- [Instruction]:
Extract the records in full, leaving every picture out.
....
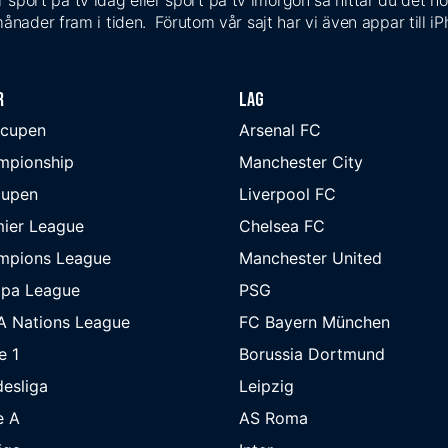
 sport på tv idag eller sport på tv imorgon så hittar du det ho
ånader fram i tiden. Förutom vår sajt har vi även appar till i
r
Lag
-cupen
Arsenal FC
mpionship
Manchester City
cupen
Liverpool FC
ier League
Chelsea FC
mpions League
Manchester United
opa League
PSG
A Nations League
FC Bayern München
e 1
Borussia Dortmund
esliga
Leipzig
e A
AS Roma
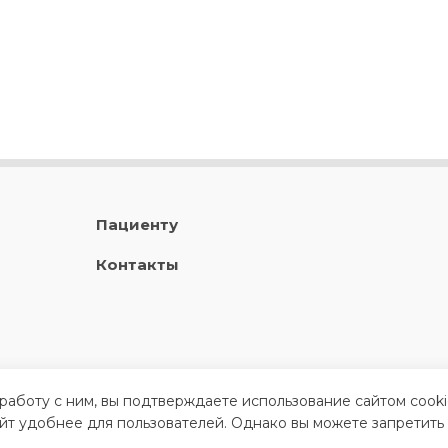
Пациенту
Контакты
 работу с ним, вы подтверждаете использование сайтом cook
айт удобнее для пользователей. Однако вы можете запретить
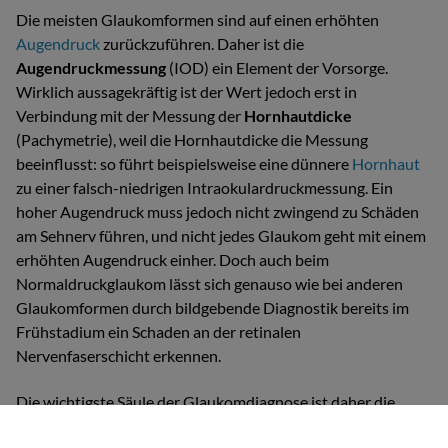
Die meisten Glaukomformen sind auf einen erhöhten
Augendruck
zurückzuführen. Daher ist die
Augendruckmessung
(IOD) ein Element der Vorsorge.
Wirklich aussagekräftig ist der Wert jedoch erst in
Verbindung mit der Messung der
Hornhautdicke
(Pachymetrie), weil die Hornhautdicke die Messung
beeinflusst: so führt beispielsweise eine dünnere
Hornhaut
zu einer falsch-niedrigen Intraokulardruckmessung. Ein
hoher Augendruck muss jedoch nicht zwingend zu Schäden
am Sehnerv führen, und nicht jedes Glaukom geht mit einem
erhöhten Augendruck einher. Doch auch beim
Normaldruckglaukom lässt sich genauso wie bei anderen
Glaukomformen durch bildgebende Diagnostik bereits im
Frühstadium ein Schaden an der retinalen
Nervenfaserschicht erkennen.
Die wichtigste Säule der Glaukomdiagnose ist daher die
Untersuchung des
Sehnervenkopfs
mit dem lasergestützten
....
- [Task answer]:
 sport på tv idag eller sport på tv imorgon så hittar du det ho
ånader fram i tiden. Förutom vår sajt har vi även appar till i
r
Lag
-cupen
Arsenal FC
mpionship
Manchester City
cupen
Liverpool FC
ier League
Chelsea FC
mpions League
Manchester United
opa League
PSG
A Nations League
FC Bayern München
e 1
Borussia Dortmund
esliga
Leipzig
e A
AS Roma
Пациенту
Контакты
 работу с ним, вы подтверждаете использование сайтом cook
айт удобнее для пользователей. Однако вы можете запретить
Die meisten Glaukomformen sind auf einen erhöhten
Augendruck
zurückzuführen. Daher ist die
Augendruckmessung
(IOD) ein Element der Vorsorge.
Wirklich aussagekräftig ist der Wert jedoch erst in
Verbindung mit der Messung der
Hornhautdicke
(Pachymetrie), weil die Hornhautdicke die Messung
beeinflusst: so führt beispielsweise eine dünnere
Hornhaut
zu einer falsch-niedrigen Intraokulardruckmessung. Ein
hoher Augendruck muss jedoch nicht zwingend zu Schäden
am Sehnerv führen, und nicht jedes Glaukom geht mit einem
erhöhten Augendruck einher. Doch auch beim
Normaldruckglaukom lässt sich genauso wie bei anderen
Glaukomformen durch bildgebende Diagnostik bereits im
Frühstadium ein Schaden an der retinalen
Nervenfaserschicht erkennen.
Die wichtigste Säule der Glaukomdiagnose ist daher die
Untersuchung des
Sehnervenkopfs
mit dem lasergestützten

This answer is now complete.